The short- and long-run consequences of missing out on a place at a preferred secondary school in England (with Ian Walker)
Schools vary in quality, and in England, high-performing schools tend to be oversubscribed: there are more applicants than places available. In this paper, we use nationally representative cohort data linked to administrative education records to study the long-term consequences of failing to gain admission to one's preferred secondary school in England. Our empirical strategy leverages features of the institutional setting and the literature on school choice to make a case for a selection-on-observables identifying assumption.
Failing to gain a place at a preferred school had little impact on performance in high-stakes examinations, staying on in school and university attendance, but was associated with lower income and reduced mental health in adulthood. These effects are especially pronounced in areas which deployed a manipulable assignment mechanism for school places, where we also detected detrimental effect on high-stakes examination outcomes. A potential channel is increased early engagement in risky behaviours. Our results show that schools are important in shaping more than test scores, but also that the workings of the school admission system play a fundamental role in ensuring access to good schools.
This paper assesses whether additional schooling has lasting causal effects on cognitive function and explores the role of occupation type in shaping these effects. Exploiting quasi-experimental variation from the 1972 raising of the school leaving age in England and Wales, I find that an additional year of schooling improves working memory by one- to two-thirds of a standard deviation. However, I find limited evidence for causal effects on verbal fluency and numeric ability. Staying on at school also reduces the probability of entering a manual or routine occupation. Results from a causal mediation analysis show that, in line with other studies, the occupation channel can explain up to about one-fifth of schooling’s effects on memory. These figures are very imprecisely estimated. While remaining agnostic about the role of occupation, I conclude that basic education causally improves an important component of cognitive function in older ages.
Adolescent school bullying victimisation and later life outcomes (with Colm Harmon, Silvia Mendolia, Anita Staneva and Ian Walker)

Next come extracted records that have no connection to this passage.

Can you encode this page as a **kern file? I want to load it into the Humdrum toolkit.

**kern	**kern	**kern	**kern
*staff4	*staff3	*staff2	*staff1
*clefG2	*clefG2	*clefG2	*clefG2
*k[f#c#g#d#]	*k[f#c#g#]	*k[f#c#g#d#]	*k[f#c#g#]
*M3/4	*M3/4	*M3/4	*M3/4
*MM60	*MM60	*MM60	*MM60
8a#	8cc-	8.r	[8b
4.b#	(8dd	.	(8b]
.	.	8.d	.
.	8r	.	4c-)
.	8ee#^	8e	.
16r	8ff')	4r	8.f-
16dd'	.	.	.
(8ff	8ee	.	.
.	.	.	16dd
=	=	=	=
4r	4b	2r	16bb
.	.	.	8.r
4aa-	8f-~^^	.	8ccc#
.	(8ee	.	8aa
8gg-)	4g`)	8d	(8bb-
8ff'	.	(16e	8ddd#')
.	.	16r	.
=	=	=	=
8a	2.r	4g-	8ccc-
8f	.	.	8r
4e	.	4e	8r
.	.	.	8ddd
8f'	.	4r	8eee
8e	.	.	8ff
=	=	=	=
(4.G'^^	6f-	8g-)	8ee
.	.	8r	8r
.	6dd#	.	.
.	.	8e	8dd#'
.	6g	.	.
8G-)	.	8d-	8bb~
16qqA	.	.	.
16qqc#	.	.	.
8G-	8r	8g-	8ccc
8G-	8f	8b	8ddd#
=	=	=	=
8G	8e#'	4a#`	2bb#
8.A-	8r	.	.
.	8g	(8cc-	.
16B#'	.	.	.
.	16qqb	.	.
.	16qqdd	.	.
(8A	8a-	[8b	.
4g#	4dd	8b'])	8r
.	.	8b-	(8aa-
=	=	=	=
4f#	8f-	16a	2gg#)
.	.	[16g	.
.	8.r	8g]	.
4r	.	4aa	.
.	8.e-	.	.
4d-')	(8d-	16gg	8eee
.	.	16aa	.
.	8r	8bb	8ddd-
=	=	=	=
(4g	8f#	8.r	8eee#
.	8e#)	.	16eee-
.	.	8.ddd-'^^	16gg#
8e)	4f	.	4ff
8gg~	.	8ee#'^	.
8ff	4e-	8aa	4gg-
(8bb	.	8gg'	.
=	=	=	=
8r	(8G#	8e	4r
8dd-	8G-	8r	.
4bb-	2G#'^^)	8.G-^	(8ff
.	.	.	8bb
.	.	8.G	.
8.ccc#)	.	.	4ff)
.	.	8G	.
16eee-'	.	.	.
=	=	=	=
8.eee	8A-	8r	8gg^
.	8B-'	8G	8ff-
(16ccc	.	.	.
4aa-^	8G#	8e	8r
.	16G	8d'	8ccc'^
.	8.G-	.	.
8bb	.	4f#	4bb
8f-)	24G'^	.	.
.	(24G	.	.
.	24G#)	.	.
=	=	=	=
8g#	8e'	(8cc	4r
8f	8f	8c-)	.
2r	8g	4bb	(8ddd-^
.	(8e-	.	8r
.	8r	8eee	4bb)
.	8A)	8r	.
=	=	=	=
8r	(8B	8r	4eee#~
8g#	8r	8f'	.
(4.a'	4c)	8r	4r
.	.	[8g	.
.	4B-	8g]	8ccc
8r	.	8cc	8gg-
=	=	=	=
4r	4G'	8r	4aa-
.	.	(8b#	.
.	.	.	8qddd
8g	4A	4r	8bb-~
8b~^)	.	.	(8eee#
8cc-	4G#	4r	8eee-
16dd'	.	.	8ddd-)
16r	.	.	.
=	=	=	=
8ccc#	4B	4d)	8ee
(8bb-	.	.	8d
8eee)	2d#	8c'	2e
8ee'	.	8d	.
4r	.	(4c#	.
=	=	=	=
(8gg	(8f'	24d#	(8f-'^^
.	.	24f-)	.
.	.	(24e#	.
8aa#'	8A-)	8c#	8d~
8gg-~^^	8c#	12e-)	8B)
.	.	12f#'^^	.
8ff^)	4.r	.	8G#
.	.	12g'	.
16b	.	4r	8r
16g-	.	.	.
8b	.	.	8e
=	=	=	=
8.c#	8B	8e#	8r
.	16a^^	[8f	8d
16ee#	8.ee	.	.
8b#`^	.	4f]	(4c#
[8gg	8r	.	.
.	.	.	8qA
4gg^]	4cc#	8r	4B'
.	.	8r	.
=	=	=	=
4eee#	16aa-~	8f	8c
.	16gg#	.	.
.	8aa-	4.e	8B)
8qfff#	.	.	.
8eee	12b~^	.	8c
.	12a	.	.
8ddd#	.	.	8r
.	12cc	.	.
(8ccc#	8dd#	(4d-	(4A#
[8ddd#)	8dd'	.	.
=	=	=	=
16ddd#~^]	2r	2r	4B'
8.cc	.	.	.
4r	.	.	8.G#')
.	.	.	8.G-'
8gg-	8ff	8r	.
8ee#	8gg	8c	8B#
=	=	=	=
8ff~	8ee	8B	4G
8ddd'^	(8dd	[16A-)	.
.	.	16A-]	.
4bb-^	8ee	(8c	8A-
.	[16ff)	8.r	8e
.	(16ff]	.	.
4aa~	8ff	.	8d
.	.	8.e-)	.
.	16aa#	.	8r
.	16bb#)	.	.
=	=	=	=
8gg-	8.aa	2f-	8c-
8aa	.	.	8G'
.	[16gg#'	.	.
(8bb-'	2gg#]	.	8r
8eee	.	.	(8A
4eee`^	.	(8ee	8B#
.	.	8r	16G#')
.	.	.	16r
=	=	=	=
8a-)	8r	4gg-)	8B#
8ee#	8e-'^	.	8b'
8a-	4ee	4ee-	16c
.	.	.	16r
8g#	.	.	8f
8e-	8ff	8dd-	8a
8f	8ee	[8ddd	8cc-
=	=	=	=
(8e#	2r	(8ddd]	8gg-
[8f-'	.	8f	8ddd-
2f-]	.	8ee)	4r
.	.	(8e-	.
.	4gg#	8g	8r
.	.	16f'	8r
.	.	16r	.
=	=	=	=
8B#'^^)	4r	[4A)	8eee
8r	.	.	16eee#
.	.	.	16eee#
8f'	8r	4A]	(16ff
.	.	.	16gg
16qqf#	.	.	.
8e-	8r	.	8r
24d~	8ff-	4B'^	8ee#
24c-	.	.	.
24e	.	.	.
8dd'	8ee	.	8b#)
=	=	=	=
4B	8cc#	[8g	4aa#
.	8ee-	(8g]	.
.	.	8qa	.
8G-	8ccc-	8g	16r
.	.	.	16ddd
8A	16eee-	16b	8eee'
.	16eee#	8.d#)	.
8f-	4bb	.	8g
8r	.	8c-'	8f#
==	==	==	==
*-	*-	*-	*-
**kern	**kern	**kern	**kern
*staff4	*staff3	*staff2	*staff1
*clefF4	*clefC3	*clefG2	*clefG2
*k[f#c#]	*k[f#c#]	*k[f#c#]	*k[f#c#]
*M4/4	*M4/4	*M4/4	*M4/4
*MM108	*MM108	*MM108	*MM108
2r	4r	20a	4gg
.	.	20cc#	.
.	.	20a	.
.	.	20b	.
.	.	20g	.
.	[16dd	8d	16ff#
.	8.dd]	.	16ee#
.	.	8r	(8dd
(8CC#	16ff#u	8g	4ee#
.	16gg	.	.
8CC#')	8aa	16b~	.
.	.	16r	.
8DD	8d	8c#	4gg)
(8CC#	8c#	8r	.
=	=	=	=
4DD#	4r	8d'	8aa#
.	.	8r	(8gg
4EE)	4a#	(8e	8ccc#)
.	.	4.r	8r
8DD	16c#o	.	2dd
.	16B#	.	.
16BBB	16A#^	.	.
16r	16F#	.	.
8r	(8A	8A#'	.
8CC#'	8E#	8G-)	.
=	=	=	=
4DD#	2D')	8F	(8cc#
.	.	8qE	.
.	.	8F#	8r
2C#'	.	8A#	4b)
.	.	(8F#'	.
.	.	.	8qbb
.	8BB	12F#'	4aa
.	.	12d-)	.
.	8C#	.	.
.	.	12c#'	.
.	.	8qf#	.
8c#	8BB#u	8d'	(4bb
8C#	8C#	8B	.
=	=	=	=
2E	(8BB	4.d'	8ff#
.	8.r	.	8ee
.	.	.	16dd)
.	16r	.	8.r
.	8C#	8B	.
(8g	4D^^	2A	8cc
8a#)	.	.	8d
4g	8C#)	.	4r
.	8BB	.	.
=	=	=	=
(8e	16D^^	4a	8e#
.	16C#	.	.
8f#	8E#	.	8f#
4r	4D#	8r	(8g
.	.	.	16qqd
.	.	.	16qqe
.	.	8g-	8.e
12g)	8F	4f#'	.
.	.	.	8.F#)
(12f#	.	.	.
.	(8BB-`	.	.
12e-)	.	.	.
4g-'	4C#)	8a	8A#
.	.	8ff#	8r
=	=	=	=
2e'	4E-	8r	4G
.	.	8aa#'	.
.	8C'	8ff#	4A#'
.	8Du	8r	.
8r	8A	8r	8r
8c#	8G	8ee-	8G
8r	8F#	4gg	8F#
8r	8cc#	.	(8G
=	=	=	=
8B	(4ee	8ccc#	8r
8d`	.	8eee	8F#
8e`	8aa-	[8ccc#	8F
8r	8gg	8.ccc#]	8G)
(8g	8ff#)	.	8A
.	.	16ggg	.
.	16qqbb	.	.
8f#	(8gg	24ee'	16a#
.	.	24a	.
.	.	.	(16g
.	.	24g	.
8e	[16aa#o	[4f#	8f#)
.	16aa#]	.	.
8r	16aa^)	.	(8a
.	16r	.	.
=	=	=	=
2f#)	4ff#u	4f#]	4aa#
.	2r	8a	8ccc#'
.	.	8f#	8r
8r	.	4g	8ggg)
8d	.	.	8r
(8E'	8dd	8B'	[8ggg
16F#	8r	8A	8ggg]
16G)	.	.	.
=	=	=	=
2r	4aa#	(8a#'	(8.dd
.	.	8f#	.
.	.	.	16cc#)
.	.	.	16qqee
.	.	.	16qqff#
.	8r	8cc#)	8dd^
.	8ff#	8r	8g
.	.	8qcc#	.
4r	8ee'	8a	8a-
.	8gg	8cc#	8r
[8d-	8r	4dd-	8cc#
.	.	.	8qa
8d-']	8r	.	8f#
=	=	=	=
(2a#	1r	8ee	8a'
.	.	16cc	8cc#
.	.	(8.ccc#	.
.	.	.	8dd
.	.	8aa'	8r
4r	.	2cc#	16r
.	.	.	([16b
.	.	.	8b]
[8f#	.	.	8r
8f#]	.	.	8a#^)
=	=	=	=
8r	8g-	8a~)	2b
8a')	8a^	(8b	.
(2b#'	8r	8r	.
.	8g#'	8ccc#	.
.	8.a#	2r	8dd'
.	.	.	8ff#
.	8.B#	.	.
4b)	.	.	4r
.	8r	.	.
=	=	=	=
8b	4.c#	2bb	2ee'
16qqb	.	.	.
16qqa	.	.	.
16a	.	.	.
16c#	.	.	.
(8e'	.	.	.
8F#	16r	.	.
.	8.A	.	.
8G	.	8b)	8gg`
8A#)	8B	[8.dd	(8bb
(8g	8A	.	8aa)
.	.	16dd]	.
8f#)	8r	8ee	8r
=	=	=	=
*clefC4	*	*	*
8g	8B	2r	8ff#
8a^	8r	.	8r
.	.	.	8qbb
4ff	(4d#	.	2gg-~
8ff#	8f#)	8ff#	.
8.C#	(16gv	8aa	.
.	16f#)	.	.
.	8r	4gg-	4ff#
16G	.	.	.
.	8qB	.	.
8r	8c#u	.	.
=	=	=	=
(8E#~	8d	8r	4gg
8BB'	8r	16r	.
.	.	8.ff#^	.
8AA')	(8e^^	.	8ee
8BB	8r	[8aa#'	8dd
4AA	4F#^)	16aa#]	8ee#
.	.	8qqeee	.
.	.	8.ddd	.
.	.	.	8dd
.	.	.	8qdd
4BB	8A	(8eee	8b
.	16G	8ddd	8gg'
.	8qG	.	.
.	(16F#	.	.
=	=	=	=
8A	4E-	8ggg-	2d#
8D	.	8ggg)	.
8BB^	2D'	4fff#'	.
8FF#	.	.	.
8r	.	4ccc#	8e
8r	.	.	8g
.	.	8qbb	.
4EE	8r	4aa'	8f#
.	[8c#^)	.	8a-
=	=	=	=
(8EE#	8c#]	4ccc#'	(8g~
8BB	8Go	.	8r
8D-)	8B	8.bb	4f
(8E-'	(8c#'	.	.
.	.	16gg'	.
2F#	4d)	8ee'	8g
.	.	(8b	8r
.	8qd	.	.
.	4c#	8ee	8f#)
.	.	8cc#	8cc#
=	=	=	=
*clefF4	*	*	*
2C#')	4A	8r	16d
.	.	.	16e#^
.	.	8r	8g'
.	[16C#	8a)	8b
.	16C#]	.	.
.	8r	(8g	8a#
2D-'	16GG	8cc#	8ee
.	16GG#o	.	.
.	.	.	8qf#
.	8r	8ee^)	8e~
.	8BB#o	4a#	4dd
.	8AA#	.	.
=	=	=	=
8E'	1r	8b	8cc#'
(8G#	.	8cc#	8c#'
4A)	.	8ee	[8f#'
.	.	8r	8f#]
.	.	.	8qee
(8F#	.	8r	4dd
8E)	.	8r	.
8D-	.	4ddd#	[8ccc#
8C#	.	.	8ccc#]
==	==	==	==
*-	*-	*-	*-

Working paper version March 2019: https://hceconomics.uchicago.edu/research/working-paper/causal-effects-adolescent-school-bullying-victimisation-later-life-outcomes
We use a cohort of recent English adolescents to analyse the long-term effects of having been bullied in junior high school. The data contain self-reports of five types of bullying, and their intensity, for three waves of the data – up to the minimum school leaving age. We examine a variety of outcomes, including educational achievements, obtained from matching administrative data, and earnings at age 25. Employing a variety of estimation strategies, we show a pattern of results which strongly suggests there are important long run effects on victims – stronger than correlation analysis would otherwise suggest.
Do parents respond to their child missing out on a place at a preferred school?
This study documents parental responses to a perceived shock to public investments in their child’s schooling: missing out on a place at their first-choice primary school. In England and Wales, not all families are allocated a place at their first-choice school because popular schools are oversubscribed. This paper uses inverse-probability-weighted-regression to compare families with similar preferences over schools, admission probability, and socio-economic characteristics—yet one gains a place at their preferred school, and one misses out. When the pupils are aged 7 years, the analyses fail to detect evidence for differential parental investments either through helping with homework or private tuition. At age 11 years, when families are preparing for secondary school, parents of children who missed out on a place spend less time helping with homework (although this is not statistically significant). However, private tuition and music lessons are significantly increased.